___ DATA PROVIDED ___
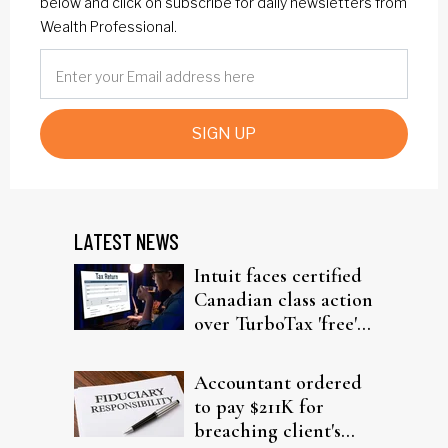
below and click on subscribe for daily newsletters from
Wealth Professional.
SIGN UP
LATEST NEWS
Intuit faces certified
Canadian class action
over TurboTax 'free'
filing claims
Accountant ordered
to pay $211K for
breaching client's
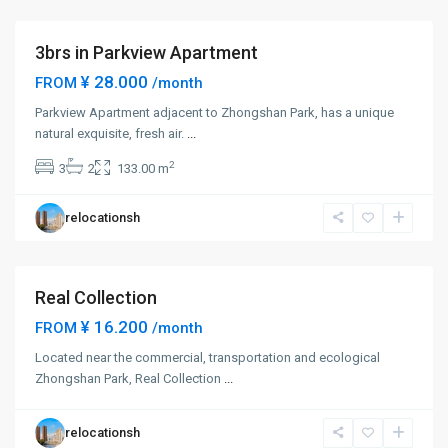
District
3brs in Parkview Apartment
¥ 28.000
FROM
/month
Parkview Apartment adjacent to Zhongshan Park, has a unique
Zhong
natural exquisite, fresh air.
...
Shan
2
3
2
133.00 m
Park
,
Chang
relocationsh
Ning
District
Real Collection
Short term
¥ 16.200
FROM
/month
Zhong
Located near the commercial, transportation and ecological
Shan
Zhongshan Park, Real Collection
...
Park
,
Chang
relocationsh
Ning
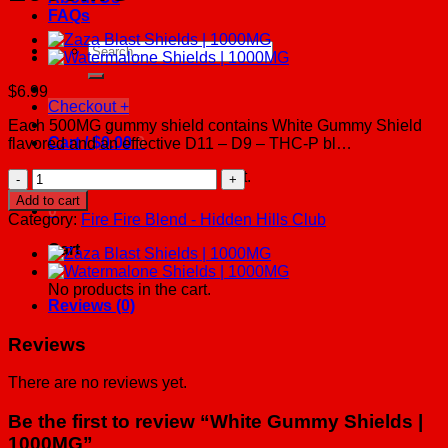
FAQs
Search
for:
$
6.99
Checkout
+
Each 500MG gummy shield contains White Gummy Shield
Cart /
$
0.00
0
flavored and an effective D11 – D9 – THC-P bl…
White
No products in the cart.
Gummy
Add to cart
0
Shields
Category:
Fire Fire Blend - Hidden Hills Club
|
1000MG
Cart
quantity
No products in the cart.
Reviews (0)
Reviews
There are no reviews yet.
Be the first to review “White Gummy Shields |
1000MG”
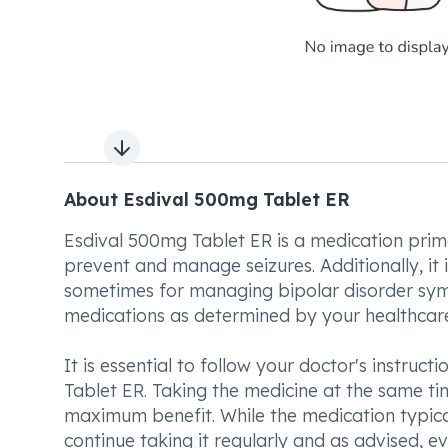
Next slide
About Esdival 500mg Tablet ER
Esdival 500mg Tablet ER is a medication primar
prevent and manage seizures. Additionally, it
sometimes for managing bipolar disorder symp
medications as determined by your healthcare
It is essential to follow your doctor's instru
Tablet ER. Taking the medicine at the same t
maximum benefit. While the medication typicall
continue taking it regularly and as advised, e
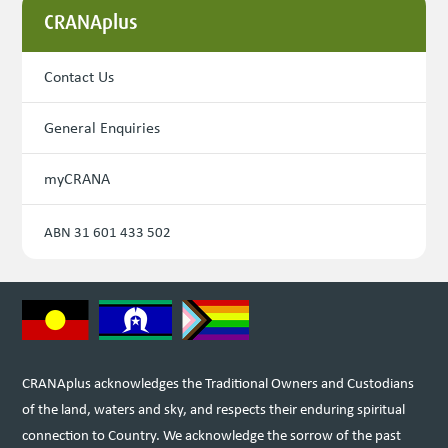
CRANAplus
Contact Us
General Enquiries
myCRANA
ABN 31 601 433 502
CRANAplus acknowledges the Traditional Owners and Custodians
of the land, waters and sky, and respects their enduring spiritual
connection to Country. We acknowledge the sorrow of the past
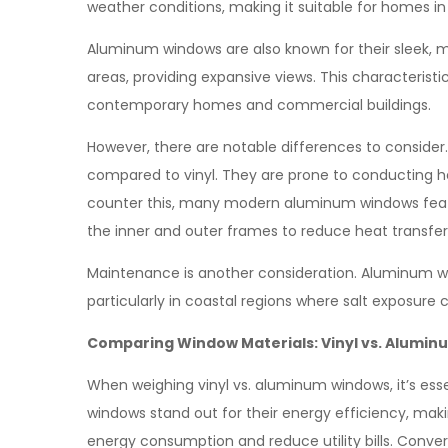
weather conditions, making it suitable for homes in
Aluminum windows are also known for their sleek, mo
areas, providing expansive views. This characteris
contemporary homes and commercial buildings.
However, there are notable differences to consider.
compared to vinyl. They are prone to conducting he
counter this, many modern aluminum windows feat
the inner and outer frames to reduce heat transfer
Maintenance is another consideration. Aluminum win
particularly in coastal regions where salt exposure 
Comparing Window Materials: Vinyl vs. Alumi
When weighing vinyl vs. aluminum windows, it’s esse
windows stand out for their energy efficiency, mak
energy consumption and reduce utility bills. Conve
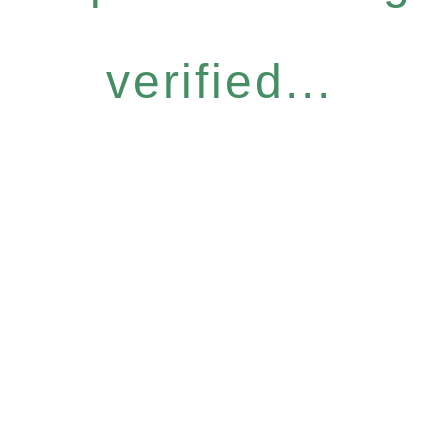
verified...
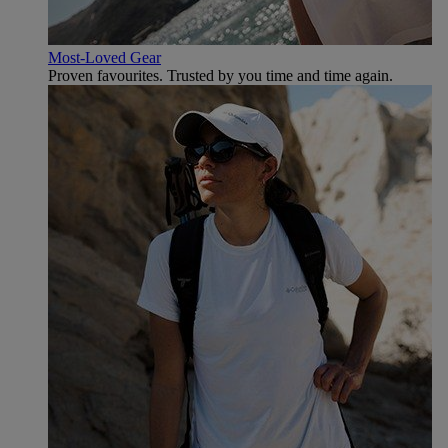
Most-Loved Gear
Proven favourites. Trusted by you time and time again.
___
* [WHAT THE TASK ASKS]: Give the complete material again, exactly as written. Do not include the pictures.

* [TASK RESULT]:
below and click on subscribe for daily newsletters from
Wealth Professional.
SIGN UP
LATEST NEWS
Intuit faces certified
Canadian class action
over TurboTax 'free'
filing claims
Accountant ordered
to pay $211K for
breaching client's
District
3brs in Parkview Apartment
¥ 28.000
FROM
/month
Parkview Apartment adjacent to Zhongshan Park, has a unique
Zhong
natural exquisite, fresh air.
...
Shan
2
3
2
133.00 m
Park
,
Chang
relocationsh
Ning
District
Real Collection
Short term
¥ 16.200
FROM
/month
Zhong
Located near the commercial, transportation and ecological
Shan
Zhongshan Park, Real Collection
...
Park
,
Chang
relocationsh
Ning
FAQs
Search
for:
$
6.99
Checkout
+
Each 500MG gummy shield contains White Gummy Shield
Cart /
$
0.00
0
flavored and an effective D11 – D9 – THC-P bl…
White
No products in the cart.
Gummy
Add to cart
0
Shields
Category:
Fire Fire Blend - Hidden Hills Club
|
1000MG
Cart
quantity
No products in the cart.
Reviews (0)
Reviews
There are no reviews yet.
Be the first to review “White Gummy Shields |
1000MG”
Next slide
About Esdival 500mg Tablet ER
Esdival 500mg Tablet ER is a medication primar
prevent and manage seizures. Additionally, it
sometimes for managing bipolar disorder symp
medications as determined by your healthcare
It is essential to follow your doctor's instru
Tablet ER. Taking the medicine at the same t
maximum benefit. While the medication typicall
continue taking it regularly and as advised, e
CRANAplus
Contact Us
General Enquiries
myCRANA
ABN 31 601 433 502
CRANAplus acknowledges the Traditional Owners and Custodians
of the land, waters and sky, and respects their enduring spiritual
connection to Country. We acknowledge the sorrow of the past
weather conditions, making it suitable for homes in
Aluminum windows are also known for their sleek, mo
areas, providing expansive views. This characteris
contemporary homes and commercial buildings.
However, there are notable differences to consider.
compared to vinyl. They are prone to conducting he
counter this, many modern aluminum windows feat
the inner and outer frames to reduce heat transfer
Maintenance is another consideration. Aluminum win
particularly in coastal regions where salt exposure 
Comparing Window Materials: Vinyl vs. Alumi
When weighing vinyl vs. aluminum windows, it’s esse
windows stand out for their energy efficiency, mak
energy consumption and reduce utility bills. Conve
verified...
Most-Loved Gear
Proven favourites. Trusted by you time and time again.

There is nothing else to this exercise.